Hacker News new | ask | show | jobs
by michael_dorfman 6200 days ago
There are some ACM/IEEE journals that have relevant papers, but you have to ask yourself: is reinventing the wheel what you really want to be doing? Given that there are lots of available COTS solutions, shouldn't you be focusing on things that are unique to your app?

(Needless to say, if the search engine needs are unique to your app, and a COTS solution isn't viable, you might want to bring in someone with relevant expertise.)

1 comments

spot on. OP: Are you asking how basic tf-idf works, or is there something you can't get lucene / SOLR / sphinx / tsearch to do easily?

nevertheless, here are some good background materials (search amazon on "data mining"

http://www.amazon.com/gp/product/1584504609

http://www.amazon.com/Data-Mining-Practical-Techniques-Manag...
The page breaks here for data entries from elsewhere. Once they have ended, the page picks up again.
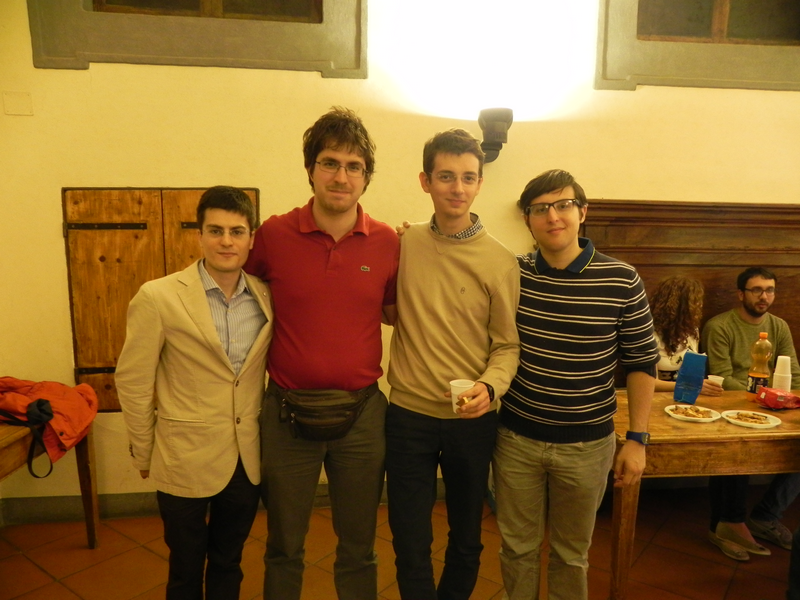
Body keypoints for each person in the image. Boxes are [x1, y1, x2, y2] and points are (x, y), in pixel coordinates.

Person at [243, 107, 400, 600]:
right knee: (284, 545)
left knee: (359, 546)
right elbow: (235, 300)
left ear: (366, 177)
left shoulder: (388, 242)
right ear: (310, 169)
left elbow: (399, 313)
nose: (341, 176)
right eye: (330, 163)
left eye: (354, 167)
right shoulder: (273, 236)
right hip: (286, 415)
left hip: (362, 417)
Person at [493, 169, 659, 600]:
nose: (553, 216)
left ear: (582, 212)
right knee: (517, 549)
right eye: (540, 209)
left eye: (564, 205)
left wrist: (637, 440)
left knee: (571, 555)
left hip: (587, 446)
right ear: (527, 219)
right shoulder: (512, 273)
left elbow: (642, 363)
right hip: (516, 439)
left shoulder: (621, 279)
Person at [116, 186, 273, 599]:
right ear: (199, 235)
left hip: (244, 456)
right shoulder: (159, 296)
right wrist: (143, 450)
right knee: (185, 568)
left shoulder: (265, 295)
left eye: (237, 231)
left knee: (228, 561)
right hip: (182, 456)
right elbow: (133, 380)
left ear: (251, 238)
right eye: (215, 230)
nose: (226, 241)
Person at [385, 128, 520, 600]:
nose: (457, 188)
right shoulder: (403, 243)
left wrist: (491, 387)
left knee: (466, 536)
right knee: (409, 538)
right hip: (408, 416)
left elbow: (507, 346)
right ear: (425, 181)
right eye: (445, 176)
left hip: (472, 419)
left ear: (480, 183)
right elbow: (382, 306)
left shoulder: (500, 261)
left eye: (467, 177)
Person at [701, 267, 800, 560]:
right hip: (732, 405)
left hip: (775, 404)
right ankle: (727, 524)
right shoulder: (720, 326)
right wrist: (764, 397)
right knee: (738, 444)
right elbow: (722, 376)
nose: (764, 296)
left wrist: (789, 399)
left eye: (769, 290)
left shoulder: (778, 326)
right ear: (741, 294)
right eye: (757, 290)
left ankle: (766, 515)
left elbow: (793, 372)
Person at [649, 275, 723, 395]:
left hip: (684, 396)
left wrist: (700, 385)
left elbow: (692, 375)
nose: (699, 307)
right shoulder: (650, 335)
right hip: (657, 398)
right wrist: (691, 386)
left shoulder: (691, 331)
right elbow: (649, 383)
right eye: (696, 303)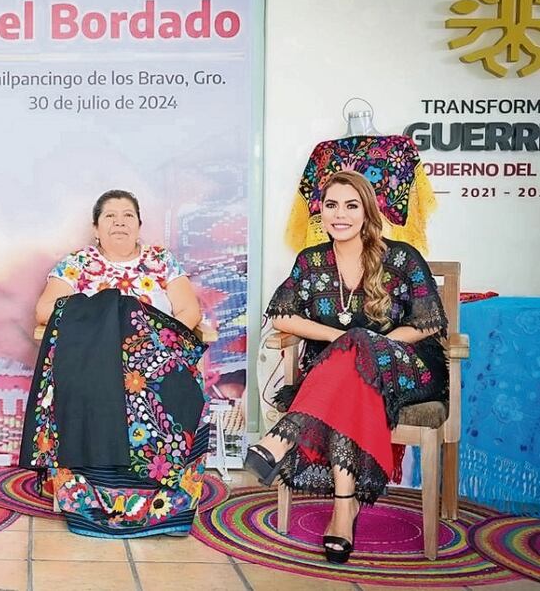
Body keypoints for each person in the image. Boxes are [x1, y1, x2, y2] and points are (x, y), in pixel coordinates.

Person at [245, 169, 448, 564]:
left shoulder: (401, 257)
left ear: (367, 211)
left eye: (351, 205)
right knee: (351, 369)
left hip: (405, 367)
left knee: (357, 346)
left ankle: (280, 440)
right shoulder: (312, 261)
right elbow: (283, 317)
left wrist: (371, 345)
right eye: (332, 205)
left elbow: (427, 323)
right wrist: (344, 341)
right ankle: (344, 510)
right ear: (321, 211)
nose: (340, 214)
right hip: (341, 375)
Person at [23, 189, 208, 538]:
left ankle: (166, 509)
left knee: (174, 388)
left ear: (140, 225)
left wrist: (156, 343)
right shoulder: (77, 264)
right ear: (96, 227)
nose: (119, 221)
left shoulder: (162, 261)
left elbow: (189, 311)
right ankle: (91, 506)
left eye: (127, 215)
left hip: (157, 360)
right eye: (110, 215)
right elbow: (45, 311)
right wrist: (105, 314)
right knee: (96, 388)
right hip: (94, 360)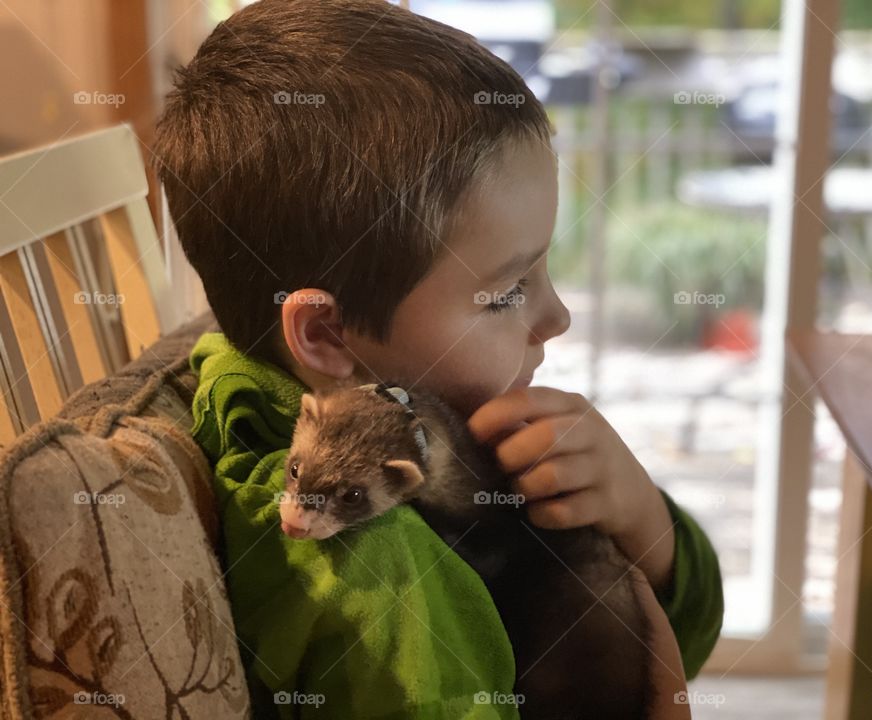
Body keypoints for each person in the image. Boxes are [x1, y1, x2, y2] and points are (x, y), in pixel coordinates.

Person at [153, 0, 723, 717]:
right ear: (327, 336)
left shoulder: (434, 424)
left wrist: (646, 524)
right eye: (509, 289)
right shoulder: (371, 559)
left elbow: (685, 640)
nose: (558, 318)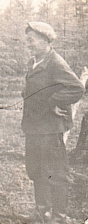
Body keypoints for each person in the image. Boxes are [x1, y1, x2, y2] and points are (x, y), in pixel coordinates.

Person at [21, 21, 85, 224]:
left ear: (45, 41)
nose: (28, 44)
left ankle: (58, 218)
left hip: (50, 130)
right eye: (27, 41)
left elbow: (76, 88)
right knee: (37, 171)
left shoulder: (56, 62)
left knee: (55, 174)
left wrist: (53, 102)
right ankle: (43, 213)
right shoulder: (34, 62)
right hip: (34, 128)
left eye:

Also the Collective intelligence by Satnam alag is quite good (a lot of java code to wade through tho

To be honest I hadn't even heard of tf-idf before you mentioned it. It is definitely not the case I am stepping beyond the bounds of something like sphinx.

I basically want to lay a bit of foundation before I start mucking around with something I have no idea about.

I have a couple e-books on Data Mining but I didn't think it was applicable. Are Data Mining and Search two things closely intertwined?